◆ **Saved data entries**:
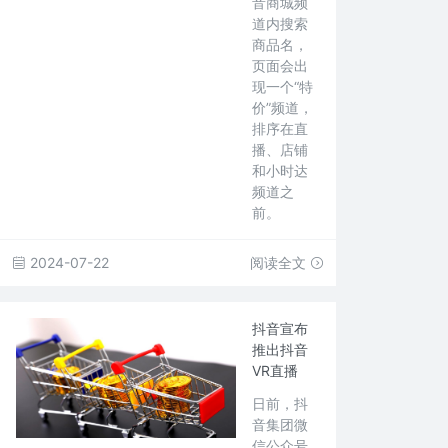
音商城频
道内搜索
商品名，
页面会出
现一个“特
价”频道，
排序在直
播、店铺
和小时达
频道之
前。
2024-07-22
阅读全文
抖音宣布
推出抖音
VR直播
日前，抖
音集团微
信公众号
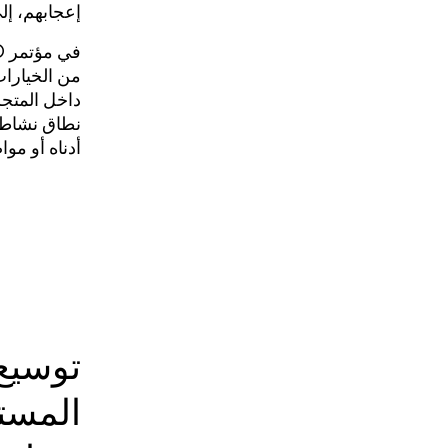
إعجابهم، إل
في مؤتمر Google I/O لهذا العام، تحدّثنا عن
من الخيارات
داخل المتج
نطاق نشاطك 
أدناه أو موا
توسيع
المستخ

◆ **ASSIGNMENT**:
Since only the text is needed, retype the data above exactly and omit the pictures.

◆ **RESULT OF THE TASK**:
音商城频
道内搜索
商品名，
页面会出
现一个“特
价”频道，
排序在直
播、店铺
和小时达
频道之
前。
2024-07-22
阅读全文
抖音宣布
推出抖音
VR直播
日前，抖
音集团微
信公众号
إعجابهم، إل
في مؤتمر Google I/O لهذا العام، تحدّثنا عن
من الخيارات
داخل المتج
نطاق نشاطك 
أدناه أو موا
توسيع
المستخ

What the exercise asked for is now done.